Dahala Khagrabari é um enclave rodeado por um enclave, que está rodeado por outro enclave, que por sua vez está rodeado por outro estado. Confuso? Bem, comecemos ao contrário, de fora para dentro. O Bangladesh, país vizinho da Índia, tem pequenas “ilhas” de território indiano. Num desses pequenos pedaços de Índia, existe um pedaço ainda mais pequeno de território bangladeshiano, que por sua vez volta a ter território indiano no interior – a região conhecida por Dahala Khagrabari.

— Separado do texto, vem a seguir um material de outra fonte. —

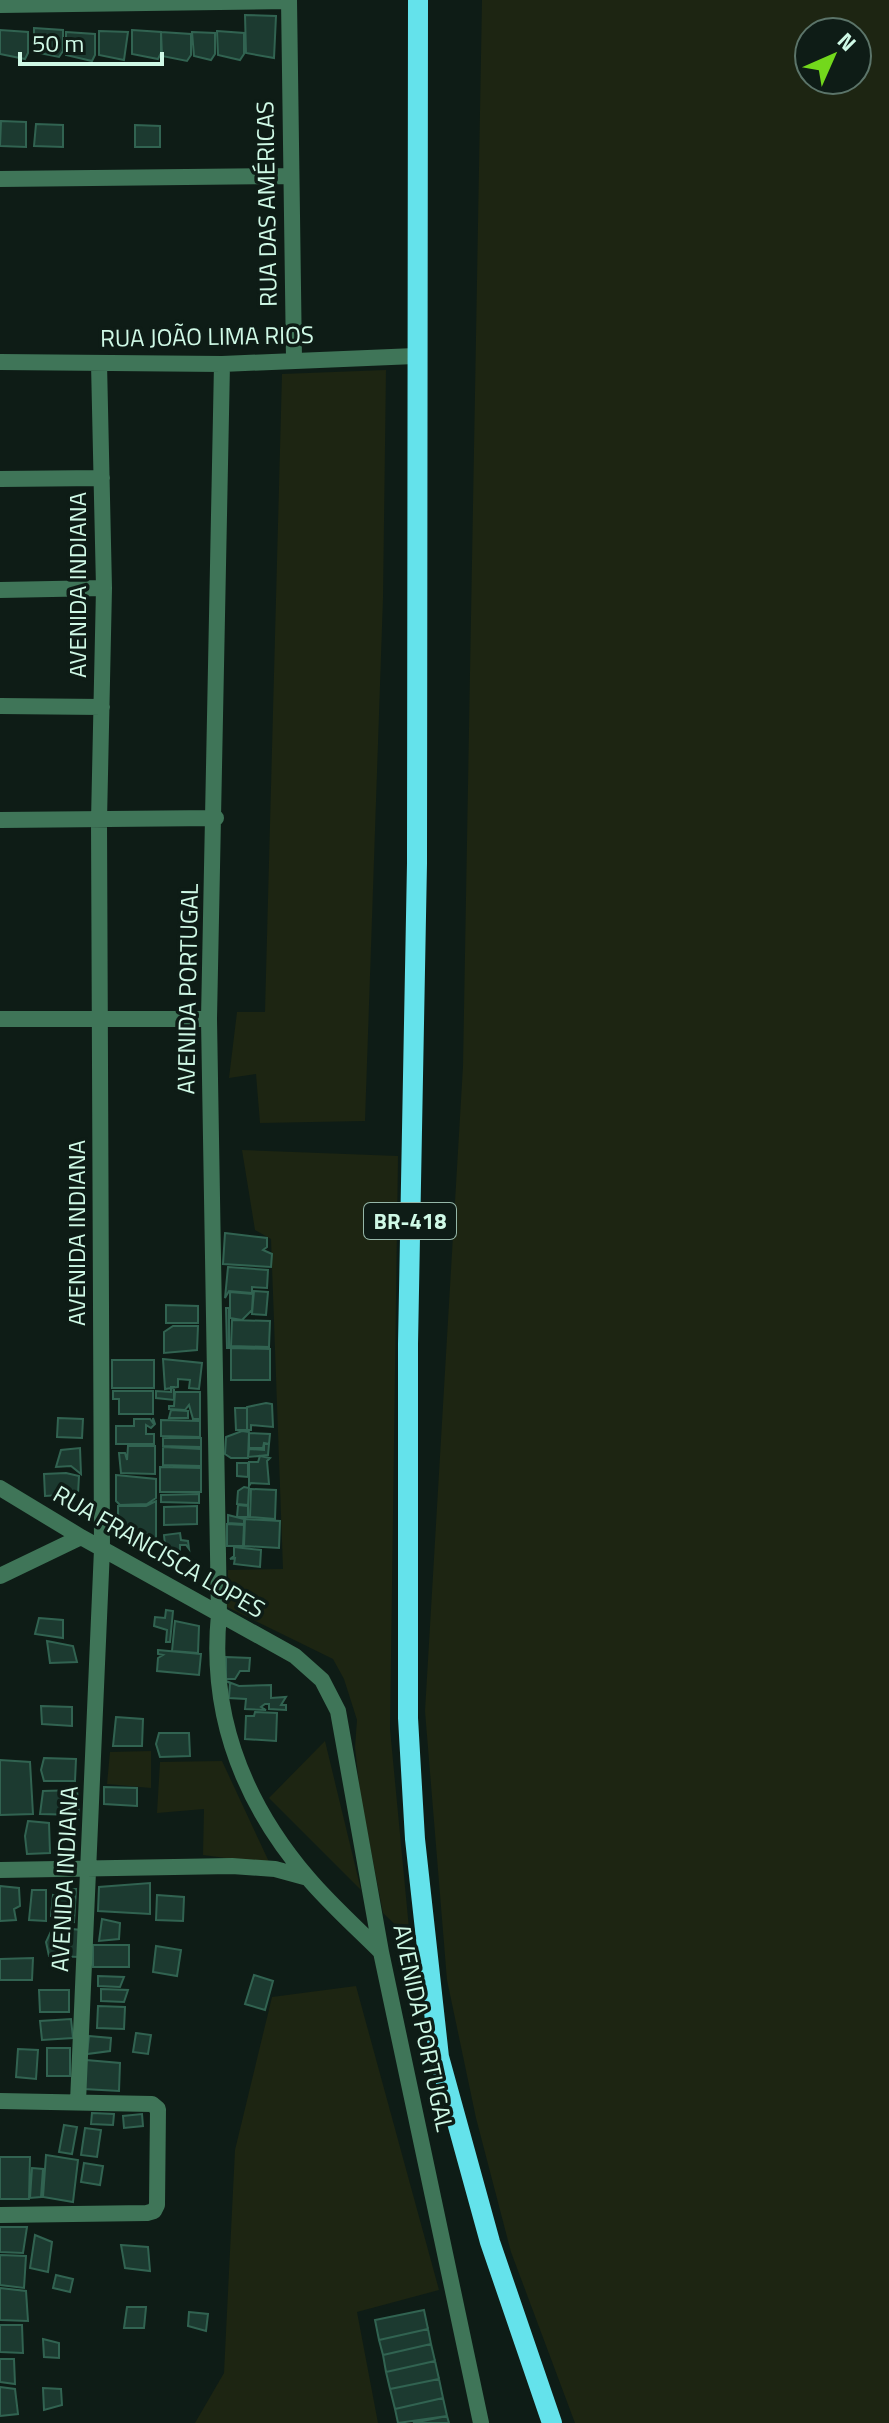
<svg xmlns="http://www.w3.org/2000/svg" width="889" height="2423" font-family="'Titillium Web',sans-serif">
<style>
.green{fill:#1d2512;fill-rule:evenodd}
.building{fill:#1c3a30;stroke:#316351;stroke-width:2}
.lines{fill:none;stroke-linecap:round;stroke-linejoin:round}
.minor{stroke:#3f7558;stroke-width:16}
.primary{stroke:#64e2eb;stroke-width:20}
.labels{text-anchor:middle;stroke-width:7;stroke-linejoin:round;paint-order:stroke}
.shield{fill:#0e1c16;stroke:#95b7a8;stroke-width:2}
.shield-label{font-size:22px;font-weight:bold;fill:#cff9e6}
.street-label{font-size:24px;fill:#cff9e6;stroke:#0e1c16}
</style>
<rect width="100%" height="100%" fill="#0e1c16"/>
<path class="green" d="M482,0H889V2423H575L511,2252L476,2118L447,1980L425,1711L463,1066ZM809,32H857V80H809Z
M386,370L383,598L365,1121L260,1123L256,1074L229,1078L237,1012H265L282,374Z
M242,1150L398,1156L390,1729L410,1939L383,1913L360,1794L355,1747L357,1720L344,1679L333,1659L227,1607L228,1570L283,1569L271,1239L255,1230Z
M325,1741L361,1890L269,1798Z
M151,1751V1788L107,1784L110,1752Z
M222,1761L270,1864L203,1855L204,1809L157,1813L160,1762Z
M356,1986L439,2290L357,2312L378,2423H195L224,2373L235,2150L272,1997Z"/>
<path class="building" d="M245,15L276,16L274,58L246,53Z
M34,28L63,30V51L59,57L34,52Z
M0,30L28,32V53L25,59L0,54Z
M132,30L161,32V53L158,59L132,54Z
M99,31L128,32L124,60L99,55Z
M217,31L244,33V54L240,60L218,55Z
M66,32L95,34V55L92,61L66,55Z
M161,32L191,34V55L187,61L162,56Z
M192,32L215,33V54L211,60L194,56Z
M1,121L26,122V147L0,146Z
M36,124L63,125V147L34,146Z
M135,125L160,126V147H135Z
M225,1233L267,1238V1247L263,1250L272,1254L271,1267L223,1264Z
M228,1267L268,1270L267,1288L252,1287V1293L229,1291L225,1298Z
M254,1291L268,1292L266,1315L252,1314Z
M230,1292L253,1294L252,1310L242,1320L230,1318Z
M166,1305L198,1306V1323H166Z
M226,1308H229V1348H227Z
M232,1320L270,1321L269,1347L231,1346Z
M173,1326H198L197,1350L164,1353V1332Z
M231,1348L270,1349V1380H231Z
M163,1359L202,1363L199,1389L189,1388L190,1380L178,1379V1387L165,1389Z
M112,1360H154V1388H112Z
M171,1387H174V1400L156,1398V1391L171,1392Z
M113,1391H153V1414H119V1399H113Z
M175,1392H200V1419H193L189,1405L185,1410L169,1409V1406H174Z
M266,1403L272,1404L273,1427L251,1425V1430H247V1407Z
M235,1408H247V1430H236Z
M171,1410L188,1411V1418H169Z
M58,1418L83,1419L82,1438L57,1437Z
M153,1418L155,1424L151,1428L146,1425V1434H154V1444H116V1426H134V1419H150L153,1423Z
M161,1420L200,1421V1437L161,1436Z
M242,1431L249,1432L248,1458H231L225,1454L226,1437Z
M249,1433L270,1434L269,1444L264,1443L263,1448H249Z
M163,1438H201V1447L163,1446Z
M264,1444H269L268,1455L248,1457L249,1449L264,1450Z
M128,1446H155V1474L121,1473L119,1453H125L127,1460Z
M163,1447L201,1449V1466L163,1465Z
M80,1448L81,1474L71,1466L56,1467L61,1450Z
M260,1456L270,1458L267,1461L269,1484L251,1483L249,1486V1462H258Z
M237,1463H248V1477L237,1476Z
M160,1467L201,1468V1492H160Z
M66,1473L79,1476L78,1494L45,1496L44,1474Z
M116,1475L156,1479V1498L147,1504L120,1505L116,1501Z
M244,1487L249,1488L248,1505L237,1504L238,1491Z
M251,1489L276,1490L275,1519L250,1517Z
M199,1494V1503L161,1502V1495Z
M156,1501V1539H149V1534H134V1525H118V1506H146Z
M238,1505L248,1506V1517H237Z
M197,1506V1524L164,1525V1507Z
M228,1515L244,1519V1524L228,1523Z
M245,1519L280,1521L279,1548L244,1546Z
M227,1524L244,1525L243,1546H227Z
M180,1533L181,1540L188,1541L189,1549L186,1545H180V1555L166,1556L164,1535Z
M234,1547L261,1550L260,1567L234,1564L235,1558L230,1559L234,1556Z
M166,1610L173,1611L170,1642H166L167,1630L154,1626L155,1617L165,1618Z
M39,1618L63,1620V1638L35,1634Z
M175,1621L199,1626L198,1653L172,1651Z
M47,1641L73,1646L77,1662L50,1663Z
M158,1650L201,1654L199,1675L157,1671L158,1658L163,1655L158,1654Z
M226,1657L250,1658L249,1671H240L235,1679H226Z
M226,1681L239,1686L271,1685V1698L286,1697L281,1705H286V1710L269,1709V1704H265L261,1707L266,1710L245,1709L246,1699L229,1698L230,1683Z
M41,1706L72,1707V1726L42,1724Z
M255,1712L277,1713L276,1741L245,1739L246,1716H254Z
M116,1717L143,1719L142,1746H113Z
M159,1733H189L190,1756L160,1757L156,1744Z
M44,1758L76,1759L75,1781H44L41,1770Z
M0,1760L30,1762L33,1814L0,1815Z
M104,1787L137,1788V1806L104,1804Z
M77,1790L79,1815L40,1814L43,1791Z
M28,1821L49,1823L50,1853L27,1854L25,1836Z
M150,1883V1914L98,1911L99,1887Z
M0,1886L19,1888L20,1906L14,1909L16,1920L0,1921Z
M61,1889H76L74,1922L51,1916L53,1895L58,1896Z
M32,1890H46V1921L29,1920Z
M157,1895L184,1897L183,1921L156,1920Z
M102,1919L120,1923L119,1939L99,1941Z
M53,1927L81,1930L80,1957L49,1956L46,1942Z
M93,1945H129V1967H93Z
M156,1946L181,1950L177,1976L153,1972Z
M33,1958L32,1980H0V1959Z
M254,1975L273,1981L265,2010L245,2004Z
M98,1976L124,1977L120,1987L98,1986Z
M101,1989L128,1990L124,2002L101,2001Z
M39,1990H69V2012H40Z
M98,2006L125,2007L124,2029L97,2028Z
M71,2019L73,2038L42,2040L40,2021Z
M136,2033L151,2035L148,2054L133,2052Z
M89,2036L111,2038L110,2051L87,2054Z
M47,2048H70V2076H47Z
M18,2049L38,2050L36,2079L16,2077Z
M86,2060L120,2063L119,2091L84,2089Z
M92,2113L114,2114L113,2125L91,2124Z
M142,2114L143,2126L124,2128L123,2116Z
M64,2125L77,2127L72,2154L59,2152Z
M85,2128L101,2130L97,2157L81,2155Z
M46,2155L78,2160L73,2202L43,2197Z
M0,2157H30L29,2199H0Z
M84,2163L103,2166L100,2185L81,2182Z
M32,2168L43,2169L41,2197L30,2198Z
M0,2227H27L23,2253L0,2252Z
M35,2235L52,2242L48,2272L30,2268Z
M121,2245L148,2247L150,2271L125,2268Z
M0,2255L26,2256L24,2288L0,2285Z
M56,2275L73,2279L70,2292L53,2288Z
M0,2288L26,2291L28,2321L0,2320Z
M127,2307H146L144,2328H124Z
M424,2310L428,2329L379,2340L375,2320Z
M189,2312L208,2314L206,2331L188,2326Z
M0,2325H22L23,2353L0,2352Z
M428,2329L431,2344L383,2355L379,2340Z
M43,2339L59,2343V2358L44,2357Z
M431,2344L435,2361L386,2372L383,2355Z
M0,2359H14L15,2384L0,2382Z
M435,2361L439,2379L390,2389L386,2372Z
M439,2379L443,2398L395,2409L390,2389Z
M0,2387L15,2389L18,2414L0,2416Z
M43,2388L61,2389L62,2405L44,2410Z
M443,2398L447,2416L398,2423L395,2409Z
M447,2416L449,2423H413Z"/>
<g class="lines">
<path class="minor" d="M289,0L294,359
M0,5L289,1
M0,179L289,176
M0,362L222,364L415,356
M222,364L209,1019L219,1614C209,1714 243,1802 308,1878C330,1904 357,1928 381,1952
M0,479L102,478
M0,590L104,588
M0,706L102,707
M0,820L216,818
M0,1019H209
M0,1488L81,1537L295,1656L322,1680L338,1711L381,1952L481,2423
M0,1576L81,1537
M0,1870L232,1866L275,1869L308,1878
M0,2101L152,2104L158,2109L157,2205L154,2211L147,2213L0,2215
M78,2102L102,1549L99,821L104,588L99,363"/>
<path class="primary" d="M418,0L417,863L408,1344V1718L415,1839L439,2057L490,2242L552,2423"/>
</g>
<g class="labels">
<rect class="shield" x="364" y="1203" width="92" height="36" rx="6"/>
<g class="shield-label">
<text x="410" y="1229">BR-418</text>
</g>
<g class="street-label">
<text transform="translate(267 204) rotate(-91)" y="8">RUA DAS AMÉRICAS</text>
<text transform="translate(207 337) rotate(-1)" y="8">RUA JOÃO LIMA RIOS</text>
<text transform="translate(78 585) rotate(-90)" y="8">AVENIDA INDIANA</text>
<text transform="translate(188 989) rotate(-89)" y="8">AVENIDA PORTUGAL</text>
<text transform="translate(77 1233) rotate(-90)" y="8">AVENIDA INDIANA</text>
<text transform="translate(159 1552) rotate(30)" y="8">RUA FRANCISCA LOPES</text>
<text transform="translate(65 1879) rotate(-87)" y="8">AVENIDA INDIANA</text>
<text transform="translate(423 2028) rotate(78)" y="8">AVENIDA PORTUGAL</text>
</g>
</g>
<g transform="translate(833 56) rotate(45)"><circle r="38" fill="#0e1c16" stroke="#5b7469" stroke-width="2"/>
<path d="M0-6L14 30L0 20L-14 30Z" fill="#73d81c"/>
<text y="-12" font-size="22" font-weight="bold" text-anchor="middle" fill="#cff9e6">N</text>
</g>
<path d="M20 52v12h142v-12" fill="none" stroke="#cff9e6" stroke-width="4"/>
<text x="32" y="52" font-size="24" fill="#cff9e6" stroke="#0e1c16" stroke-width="6" paint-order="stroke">50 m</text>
</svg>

Estes 111 territórios indianos no Bangladesh e os 51 territórios bangladeshianos na Índia ficaram enclausurados no país “errado”, sobretudo depois do fim do colonialismo britânico na região em 1947, refere o jornal The Hindu, mas também devido aos caprichos de grandes senhores da região, refere o Washington Post. Mas isso agora é passado. Esta sexta-feira, chegou ao fim uma disputa de mais de 70 anos pela definição de fronteiras entre os dois países vizinhos e as mais de 50 mil pessoas “sem cidadania” destes territórios vão poder escolher em que país querem viver.

Nenhum dos cidadãos dos enclaves bangladeshianos na Índia optou por pertencer ao Bangladesh. Já nos enclaves indianos no Bangladesh, 979 das 37 mil pessoas preferiram pedir cidadania indiana, comunicou Akhteruzzman Azad, representante do governo no distrito de Kurigram no Bangladesh, citado pelo The Hindu.

Mapa esquemático do enclave Cooch Behar, na fronteira da Índia com o Bangladesh (Nota: Norte está à esquerda e este no topo da imagem) - Jeroen/Wikimedia Commons

Mapa esquemático do enclave Cooch Behar, na fronteira da Índia com o Bangladesh. A laranja enclave indiano no Bangladesh e a verde enclave banglashiano na Índia (Nota: Norte está à esquerda e este no topo da imagem) – Jeroen/Wikimedia Commons

A partir de agora, os antigos habitantes dos enclaves terão os mesmos direitos que os restantes cidadãos – escolas onde inscrever os filhos, hospitais onde receber cuidados médicos ou, simplesmente, ter acesso à eletricidade. Não se repetirão situações como a de Asma Bibi, habitante de um enclave bangladeshiano na Índia citada pela BBC, que teve de mentir no hospital aquando do nascimento dos filhos mais velhos – teve de dar o nome um casal indiano. “Os meus filhos mais velhos receberam o nome de outras pessoas como pais quando nasceram. Oficialmente não sou o pai deles”, lamenta o marido, Shahjahan Sheikh.

Até uma simples ida ao mercado podia ser um problema, refere o Washington Post. Uma pessoa que vivesse num enclave pertencente a um dos países precisava de um visto para sair do enclave e ir ao país vizinho (onde estava inserido o enclave), mas para conseguir esse visto teria de ir a uma grande cidade do país de origem, coisa que só poderia acontecer se atravessasse ilegalmente o território onde se encontrava o enclave.

Dahala Khagrabari era o único enclave de terceiro grau, mas enclaves de primeiro, e até segundo grau são comuns, segundo o Washington Post. Existe por exemplo Llívia, nos Pirinéus, um território espanhol dentro de França e as 24 porções que compõem o Baarle-Hertog são território belga na Holanda.